I have to take this in stages. Because it’s a slippery thing, art. There are no hard rules, no concise checklists to verify that something’s art or it isn’t. Which leads some people to think that value judgments are utter pretension. But that’s not so either.
My real interest is not in “What is art?” My real question is, “What is great art?” But to get to that point the first question must be dealt with. What separates art from entertainment?
[This entry will be repetitive for those of you following such arguments on other blogs, and for that I apologize. But I want to get it out here, so people at least know what page I’m on.]
First, let me state that I love entertainment. I watch a lot of TV, sometimes too much. I watch Alias like it’s going out of style (and perhaps it is; living in Hungary I don’t know), as well as 24 and each James Bond film that appears (though I can’t say I love even half of those). These things are, I think we’d all agree, entertainment.
It’s been stated many times elsewhere: Art is entertainment, but entertainment is not necessarily art.
I would amend that slightly. Art is entertainment, and entertainment is art, but it’s not necessarily good art. (Let’s ignore things like sporting events and Jackass for now.)
Bad art is everywhere. To me, Damien Hurst is bad art that I don’t enjoy. Alias is bad art that I do enjoy. They’re bad for different reasons, but neither’s particularly good.
Bad art is distracting without being provocative. It tells us things we already know, and know consciously. It never threatens us; it makes us feel safe. Which is one thing we like, the way we won’t turn down a cloud of cotton candy. It tastes nice, but in the end it’s just sugar. We can’t live off of it.
The issue of knowledge is important. Art that reinforces what’s already fully accepted by the mainstream of our society is either bad art or propaganda (which is just a particular kind of bad art). Sometimes the distinction is confusing, because bad art can be masked in wonderful prose, great acting or cinematography (see Leni Riefenstahl). But we have to see beyond this and ask what it’s revealing to us.
In crime fiction, the obvious message is, “Murder is bad.” But that’s a self-evident truth. If a story tells us, “Murder is good,” then it’s clashing with what we already believe. And while this is not an absolute criterion, if the story tells us convincingly that murder is good, then that story just might be good art.
I say this is not absolute, because simply convincing us that murder is good is not enough—an essay could do that—but it’s a start.
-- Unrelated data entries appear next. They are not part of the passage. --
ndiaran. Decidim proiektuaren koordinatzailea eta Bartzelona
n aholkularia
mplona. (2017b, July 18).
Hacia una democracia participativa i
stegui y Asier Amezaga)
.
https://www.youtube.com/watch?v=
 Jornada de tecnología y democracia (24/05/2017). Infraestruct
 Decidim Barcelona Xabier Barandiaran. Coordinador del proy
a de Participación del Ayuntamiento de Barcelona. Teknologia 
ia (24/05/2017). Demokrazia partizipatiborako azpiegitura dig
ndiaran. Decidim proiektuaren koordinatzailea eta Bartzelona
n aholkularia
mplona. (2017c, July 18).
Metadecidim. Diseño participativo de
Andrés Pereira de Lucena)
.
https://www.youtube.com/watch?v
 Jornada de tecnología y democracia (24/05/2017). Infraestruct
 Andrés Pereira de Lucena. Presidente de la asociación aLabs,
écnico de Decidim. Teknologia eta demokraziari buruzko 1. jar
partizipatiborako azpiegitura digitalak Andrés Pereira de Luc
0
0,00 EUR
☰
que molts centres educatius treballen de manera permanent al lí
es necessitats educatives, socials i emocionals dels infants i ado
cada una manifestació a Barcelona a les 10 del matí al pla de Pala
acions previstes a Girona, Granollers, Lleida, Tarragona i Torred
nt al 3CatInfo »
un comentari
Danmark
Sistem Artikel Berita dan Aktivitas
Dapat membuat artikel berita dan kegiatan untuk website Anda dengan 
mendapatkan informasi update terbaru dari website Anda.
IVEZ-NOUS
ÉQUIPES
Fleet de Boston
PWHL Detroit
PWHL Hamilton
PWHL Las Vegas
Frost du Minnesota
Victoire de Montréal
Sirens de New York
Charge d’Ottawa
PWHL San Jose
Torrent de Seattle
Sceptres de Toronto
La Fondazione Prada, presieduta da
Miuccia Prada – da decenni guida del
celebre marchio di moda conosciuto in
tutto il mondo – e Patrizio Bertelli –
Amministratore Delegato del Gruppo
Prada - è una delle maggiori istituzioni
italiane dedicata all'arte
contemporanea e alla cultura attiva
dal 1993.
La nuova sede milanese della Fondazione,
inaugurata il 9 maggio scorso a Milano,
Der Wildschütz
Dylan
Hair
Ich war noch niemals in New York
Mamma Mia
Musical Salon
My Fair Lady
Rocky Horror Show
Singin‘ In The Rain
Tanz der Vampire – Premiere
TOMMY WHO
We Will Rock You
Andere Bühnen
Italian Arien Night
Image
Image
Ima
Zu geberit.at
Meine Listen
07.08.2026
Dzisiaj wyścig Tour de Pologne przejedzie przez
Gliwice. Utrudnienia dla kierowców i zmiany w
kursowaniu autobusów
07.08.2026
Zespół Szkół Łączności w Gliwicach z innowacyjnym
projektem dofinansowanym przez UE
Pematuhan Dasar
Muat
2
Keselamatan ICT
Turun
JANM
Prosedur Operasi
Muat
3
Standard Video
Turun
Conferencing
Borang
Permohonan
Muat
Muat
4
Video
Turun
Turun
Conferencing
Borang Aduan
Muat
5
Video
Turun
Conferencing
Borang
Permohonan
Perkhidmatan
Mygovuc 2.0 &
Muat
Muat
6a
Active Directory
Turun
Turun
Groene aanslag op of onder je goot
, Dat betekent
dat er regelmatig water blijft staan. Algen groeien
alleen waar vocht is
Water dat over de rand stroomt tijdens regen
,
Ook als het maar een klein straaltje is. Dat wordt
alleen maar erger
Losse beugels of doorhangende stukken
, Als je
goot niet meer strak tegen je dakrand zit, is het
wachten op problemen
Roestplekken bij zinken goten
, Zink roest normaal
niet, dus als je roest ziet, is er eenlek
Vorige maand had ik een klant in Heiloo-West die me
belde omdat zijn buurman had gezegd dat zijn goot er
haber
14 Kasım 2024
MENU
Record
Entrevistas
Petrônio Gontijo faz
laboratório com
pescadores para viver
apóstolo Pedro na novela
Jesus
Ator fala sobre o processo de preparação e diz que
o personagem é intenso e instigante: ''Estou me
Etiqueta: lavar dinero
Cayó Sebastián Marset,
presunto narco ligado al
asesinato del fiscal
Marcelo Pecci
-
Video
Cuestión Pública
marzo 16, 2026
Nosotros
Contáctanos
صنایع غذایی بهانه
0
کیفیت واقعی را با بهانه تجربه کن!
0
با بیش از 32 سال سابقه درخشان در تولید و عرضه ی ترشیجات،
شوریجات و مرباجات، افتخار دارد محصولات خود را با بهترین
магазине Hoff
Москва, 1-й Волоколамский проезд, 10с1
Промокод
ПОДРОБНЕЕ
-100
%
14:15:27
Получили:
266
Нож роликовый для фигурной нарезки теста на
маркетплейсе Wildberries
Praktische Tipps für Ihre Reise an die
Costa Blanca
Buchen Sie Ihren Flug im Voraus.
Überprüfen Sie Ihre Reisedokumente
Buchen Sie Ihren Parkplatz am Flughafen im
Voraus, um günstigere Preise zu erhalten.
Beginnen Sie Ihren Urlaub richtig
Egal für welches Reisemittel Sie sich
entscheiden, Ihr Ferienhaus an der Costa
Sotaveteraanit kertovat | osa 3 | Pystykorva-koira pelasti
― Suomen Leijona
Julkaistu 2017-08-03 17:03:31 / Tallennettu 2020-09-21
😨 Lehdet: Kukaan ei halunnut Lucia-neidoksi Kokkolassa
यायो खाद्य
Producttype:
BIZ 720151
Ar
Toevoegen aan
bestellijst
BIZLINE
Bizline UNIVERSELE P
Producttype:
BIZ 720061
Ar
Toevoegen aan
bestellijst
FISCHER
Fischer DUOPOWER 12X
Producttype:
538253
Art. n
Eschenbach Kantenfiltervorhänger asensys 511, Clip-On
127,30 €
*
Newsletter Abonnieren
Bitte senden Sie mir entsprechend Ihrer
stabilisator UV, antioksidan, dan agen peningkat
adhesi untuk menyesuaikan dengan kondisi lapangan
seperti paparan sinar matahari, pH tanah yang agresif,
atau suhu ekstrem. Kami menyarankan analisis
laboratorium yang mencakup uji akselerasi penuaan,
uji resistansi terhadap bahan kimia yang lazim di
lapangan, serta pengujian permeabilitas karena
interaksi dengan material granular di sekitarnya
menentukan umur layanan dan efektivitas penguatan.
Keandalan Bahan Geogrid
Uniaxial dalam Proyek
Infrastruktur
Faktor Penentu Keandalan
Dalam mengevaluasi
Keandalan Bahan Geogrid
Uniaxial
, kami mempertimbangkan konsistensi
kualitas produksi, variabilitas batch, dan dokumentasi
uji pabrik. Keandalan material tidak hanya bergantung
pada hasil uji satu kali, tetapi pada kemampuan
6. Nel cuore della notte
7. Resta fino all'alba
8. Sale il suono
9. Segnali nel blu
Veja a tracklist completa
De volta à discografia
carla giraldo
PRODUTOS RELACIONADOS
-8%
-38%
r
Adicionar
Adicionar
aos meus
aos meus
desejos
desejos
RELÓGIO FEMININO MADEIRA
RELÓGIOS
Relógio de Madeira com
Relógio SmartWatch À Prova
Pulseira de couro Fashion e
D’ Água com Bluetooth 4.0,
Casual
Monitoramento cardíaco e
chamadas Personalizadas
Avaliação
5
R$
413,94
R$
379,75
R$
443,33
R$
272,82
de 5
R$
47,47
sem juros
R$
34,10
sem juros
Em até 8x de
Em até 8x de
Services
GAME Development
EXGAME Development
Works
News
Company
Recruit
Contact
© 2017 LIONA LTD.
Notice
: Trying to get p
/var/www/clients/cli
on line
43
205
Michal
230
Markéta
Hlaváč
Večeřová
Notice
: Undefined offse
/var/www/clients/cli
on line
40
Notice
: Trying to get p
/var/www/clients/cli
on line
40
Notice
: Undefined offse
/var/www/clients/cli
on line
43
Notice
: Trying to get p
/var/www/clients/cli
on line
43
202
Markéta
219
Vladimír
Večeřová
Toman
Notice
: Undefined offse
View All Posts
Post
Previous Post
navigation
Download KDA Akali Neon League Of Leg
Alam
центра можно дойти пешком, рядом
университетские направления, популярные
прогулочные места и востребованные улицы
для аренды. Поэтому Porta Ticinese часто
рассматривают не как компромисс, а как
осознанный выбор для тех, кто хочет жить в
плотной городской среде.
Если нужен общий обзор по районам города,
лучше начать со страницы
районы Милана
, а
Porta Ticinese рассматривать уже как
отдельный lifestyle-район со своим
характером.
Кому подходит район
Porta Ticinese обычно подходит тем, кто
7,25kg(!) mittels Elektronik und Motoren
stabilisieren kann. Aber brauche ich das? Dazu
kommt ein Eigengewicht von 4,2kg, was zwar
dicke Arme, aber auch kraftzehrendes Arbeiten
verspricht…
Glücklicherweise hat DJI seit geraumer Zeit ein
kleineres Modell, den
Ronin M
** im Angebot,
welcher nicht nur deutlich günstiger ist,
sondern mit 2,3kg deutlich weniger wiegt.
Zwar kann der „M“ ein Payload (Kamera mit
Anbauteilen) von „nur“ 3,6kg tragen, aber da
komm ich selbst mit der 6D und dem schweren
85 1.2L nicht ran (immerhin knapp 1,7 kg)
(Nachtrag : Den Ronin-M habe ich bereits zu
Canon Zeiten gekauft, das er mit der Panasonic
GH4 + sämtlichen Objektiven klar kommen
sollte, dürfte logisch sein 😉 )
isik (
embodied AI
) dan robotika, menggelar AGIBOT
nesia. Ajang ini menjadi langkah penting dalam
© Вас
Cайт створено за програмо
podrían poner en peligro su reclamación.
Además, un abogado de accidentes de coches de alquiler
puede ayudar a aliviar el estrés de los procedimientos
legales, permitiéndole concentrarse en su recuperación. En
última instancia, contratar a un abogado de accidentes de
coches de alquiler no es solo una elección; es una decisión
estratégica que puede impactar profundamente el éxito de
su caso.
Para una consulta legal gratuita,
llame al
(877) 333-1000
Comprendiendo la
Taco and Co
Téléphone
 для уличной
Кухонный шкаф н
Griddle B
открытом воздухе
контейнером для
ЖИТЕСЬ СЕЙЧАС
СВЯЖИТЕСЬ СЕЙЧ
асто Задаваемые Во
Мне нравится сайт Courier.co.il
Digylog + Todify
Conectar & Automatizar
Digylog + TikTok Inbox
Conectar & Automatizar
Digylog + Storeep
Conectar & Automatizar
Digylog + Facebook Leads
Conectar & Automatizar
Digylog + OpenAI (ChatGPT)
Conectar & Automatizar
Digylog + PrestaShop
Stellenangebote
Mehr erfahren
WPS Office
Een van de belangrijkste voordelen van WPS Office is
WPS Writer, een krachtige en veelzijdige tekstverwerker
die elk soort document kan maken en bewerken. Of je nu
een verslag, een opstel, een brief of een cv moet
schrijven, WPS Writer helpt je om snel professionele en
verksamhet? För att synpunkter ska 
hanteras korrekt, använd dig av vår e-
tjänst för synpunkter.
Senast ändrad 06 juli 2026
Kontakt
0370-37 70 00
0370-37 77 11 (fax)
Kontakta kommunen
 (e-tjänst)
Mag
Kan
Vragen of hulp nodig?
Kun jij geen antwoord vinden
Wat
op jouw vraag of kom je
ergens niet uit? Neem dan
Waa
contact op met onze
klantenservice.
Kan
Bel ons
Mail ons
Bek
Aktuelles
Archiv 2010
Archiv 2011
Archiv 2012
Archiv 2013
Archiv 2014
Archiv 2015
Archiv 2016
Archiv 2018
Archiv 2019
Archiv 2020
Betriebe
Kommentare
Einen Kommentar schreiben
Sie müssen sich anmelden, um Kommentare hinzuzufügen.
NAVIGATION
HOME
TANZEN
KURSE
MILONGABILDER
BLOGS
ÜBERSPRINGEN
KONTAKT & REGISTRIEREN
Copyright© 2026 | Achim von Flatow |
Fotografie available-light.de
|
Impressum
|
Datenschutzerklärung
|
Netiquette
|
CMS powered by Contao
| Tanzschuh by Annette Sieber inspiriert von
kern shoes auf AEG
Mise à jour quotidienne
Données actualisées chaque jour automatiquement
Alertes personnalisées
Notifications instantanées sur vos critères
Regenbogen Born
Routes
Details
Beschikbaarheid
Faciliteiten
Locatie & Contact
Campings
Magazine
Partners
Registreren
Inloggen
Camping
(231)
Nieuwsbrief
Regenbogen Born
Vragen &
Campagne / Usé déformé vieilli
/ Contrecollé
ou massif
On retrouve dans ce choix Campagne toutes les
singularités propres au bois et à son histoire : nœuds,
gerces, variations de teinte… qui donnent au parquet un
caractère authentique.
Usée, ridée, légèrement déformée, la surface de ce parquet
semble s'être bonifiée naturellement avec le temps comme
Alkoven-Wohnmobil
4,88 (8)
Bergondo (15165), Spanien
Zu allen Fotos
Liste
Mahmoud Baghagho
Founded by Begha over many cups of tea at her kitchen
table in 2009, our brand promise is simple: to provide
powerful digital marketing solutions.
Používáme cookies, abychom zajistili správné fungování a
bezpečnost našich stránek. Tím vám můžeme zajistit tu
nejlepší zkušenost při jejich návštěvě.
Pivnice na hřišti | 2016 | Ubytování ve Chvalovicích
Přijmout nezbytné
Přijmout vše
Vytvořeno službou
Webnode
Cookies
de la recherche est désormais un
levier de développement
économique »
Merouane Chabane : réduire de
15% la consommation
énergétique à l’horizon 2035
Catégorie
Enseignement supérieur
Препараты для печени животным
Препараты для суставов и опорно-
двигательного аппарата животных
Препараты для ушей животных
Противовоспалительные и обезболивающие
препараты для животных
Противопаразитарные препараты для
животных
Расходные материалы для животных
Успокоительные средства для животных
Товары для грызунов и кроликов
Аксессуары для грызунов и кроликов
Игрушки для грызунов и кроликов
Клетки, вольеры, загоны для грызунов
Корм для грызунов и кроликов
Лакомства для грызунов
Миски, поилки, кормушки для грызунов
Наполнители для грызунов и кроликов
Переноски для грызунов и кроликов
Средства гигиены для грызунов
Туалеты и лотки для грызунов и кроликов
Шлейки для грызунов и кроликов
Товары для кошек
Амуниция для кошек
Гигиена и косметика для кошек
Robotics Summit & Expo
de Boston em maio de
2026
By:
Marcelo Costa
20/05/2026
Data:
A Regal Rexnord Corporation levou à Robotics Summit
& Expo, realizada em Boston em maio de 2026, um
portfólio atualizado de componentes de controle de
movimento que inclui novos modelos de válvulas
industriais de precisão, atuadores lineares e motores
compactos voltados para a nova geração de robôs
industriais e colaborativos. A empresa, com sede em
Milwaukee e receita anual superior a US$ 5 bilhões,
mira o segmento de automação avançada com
Why is murder good? And how does that reasoning take into account the delusion we’ve all been living under, that murder is bad? And how does the writer go about convincing us? With an original story? With believable characters and dialogue? With an individual writing style? And finally: Does the story convince us emotionally? Because one great attribute of art is its ability to touch our emotions and, through them, make believers of us.
Now, good art doesn’t have to convince us that what we once believed is wrong. It can even tell us things we already knew—but things we didn’t know consciously. Things we could never quite put into words.
Andrei Tarkovsky’s film, Mirror, does that for me. The first time I watched it, by the end of the film I was confused. What the hell had just happened? The second time I watched it, I cried—at that moment, I couldn’t even explain why I was crying. The third time, I was just beginning to be able to put my tears into words; even now, I tear up at the end. While Russians have a particular, often political, reaction to his work, mine was entirely personal. I wept because the final scene seemed to show me, in a completely original and unexpected way, that life is vast and painful and beautiful, not something to be squandered.
Now, I place Mirror in the realm of great art. But that’s just me. It’s certainly good art, I have no doubt, because it told me what I should already know, but it told it to me without ever lecturing. It depended entirely on story and image, and through those things it communicated with a power that no essay could have carried. In an essay, it would have been cliche. In good art, it’s transformative.
Power is what it’s about. Good and great art have the power to transform in some way. My suspicion is that transformation is one of the central hallmarks of great art. That doesn’t mean making a Democrat vote Republican. It means transforming how you look at existence, how you look at your life.
Put that way, I hope you can see that this is deadly serious business. Which is why I’m spending time writing out thoughts on it. Ken Bruen says he writes in order to survive. It staves off the lure of suicide. You can see it in his writing, which certainly meets the measure of good art.
I don’t think I’d die if I couldn’t write books anymore, but I might if I no longer had an outlet for communicating in narrative. Luckily, the act of writing requires no publisher and no market. But it’s clearly nice to have those as well.